5 Ways To...
About one-third of the more than 100,000 adverse events recorded by ECRI Institute’s patient safety organization are medication errors—with the most common errors occurring in the administration stage. Karen P. Zimmer, MD, MPH, FAAP, medical director for ECRI’s patient safety organization, offers strategies for adopting a system-based approach to preventing errors.
Provide leadership support for the training and resources needed to prevent errors. There are two ways hospital and health system leaders can help to reduce medication errors that occur in the administration stage: Explain to staff why a systemwide medication safety initiative is necessary, and provide resources and training necessary to implement change. When an organization’s leaders explain the importance of the initiative, staff are more likely to accept it and support it with action. “If staff do not understand the importance of an initiative, it will not be sustainable,” Zimmer says. Leaders then should ensure that the organization is investing in the appropriate resources to support the work needed to effect change.
Evaluate medication-administration processes to identify strengths and weaknesses. The organizations should examine breakdowns related to how medications are administered and the environment in which they are administered.

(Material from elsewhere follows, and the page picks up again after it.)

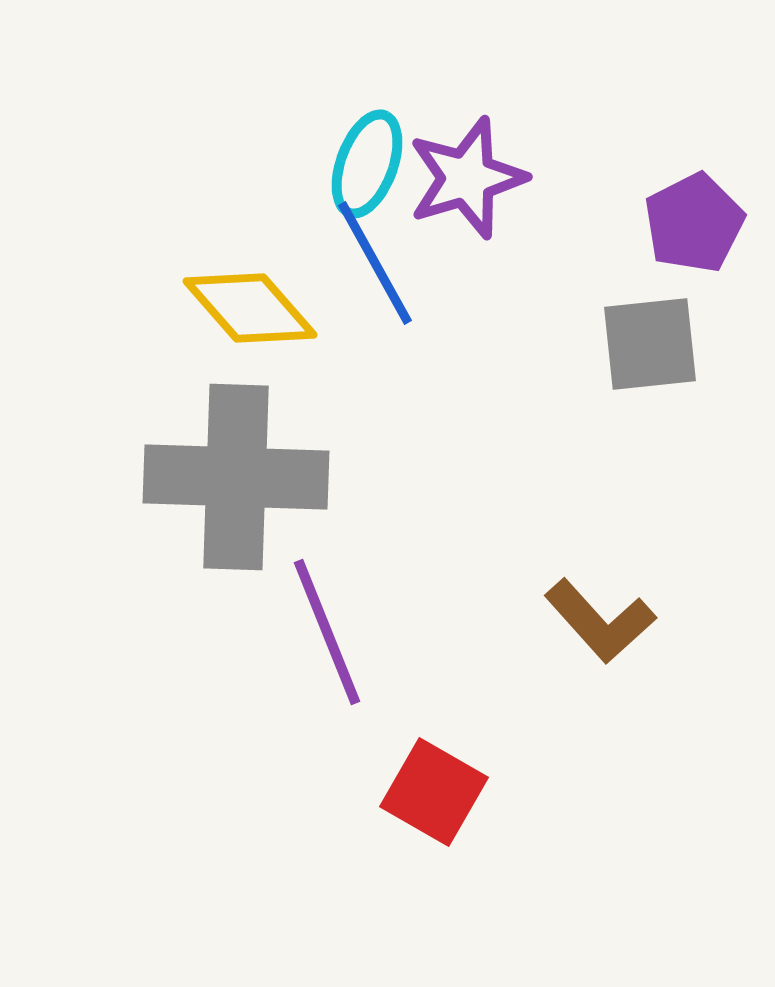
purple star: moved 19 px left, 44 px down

A nurse who retrieves multiple medications at the same time risks giving a patient the wrong medication. Nurses should understand that making individual trips to the cabinet for each medication is required. The organization should move beyond the human error to determine what in the nurse’s environment is causing him or her to do the work around.
Use multiple techniques to track medication errors. Common methods for tracking medication errors include event reporting, chart reviews, and direct observation. Another tool is rounds, where senior executives visit patient care floors to engage in meaningful discussions with clinicians and frontline staff to truly understand the issues and challenges related to medication administration. “The key is to make sure you literally walk on every floor of the hospital at least once a month,” says Zimmer, noting that the rounds can be divvied up among leaders.
Involve frontline staff in determining the process changes that should take place. If staff are expected to implement process changes related to medication administration, it is necessary to ensure that these changes make sense to them. “No one has a better understanding of what will work and won’t work in regard to medication process change than frontline clinical staff,” Zimmer says.
Use proactive and reactive risk assessment tools to better understand the barriers to medication safety. An event management analysis should be conducted whether the process breakdown resulted in a medication event or a near miss. “A process breakdown is a process breakdown,” Zimmer says. “A similar breakdown may have occurred in a near miss as it did during an event, but with a near miss, the breakdown never reached the point of harm. Near misses are opportunities to learn where there are breaks in clinical processes, why they were caught before they could cause harm, and how to prevent future events.”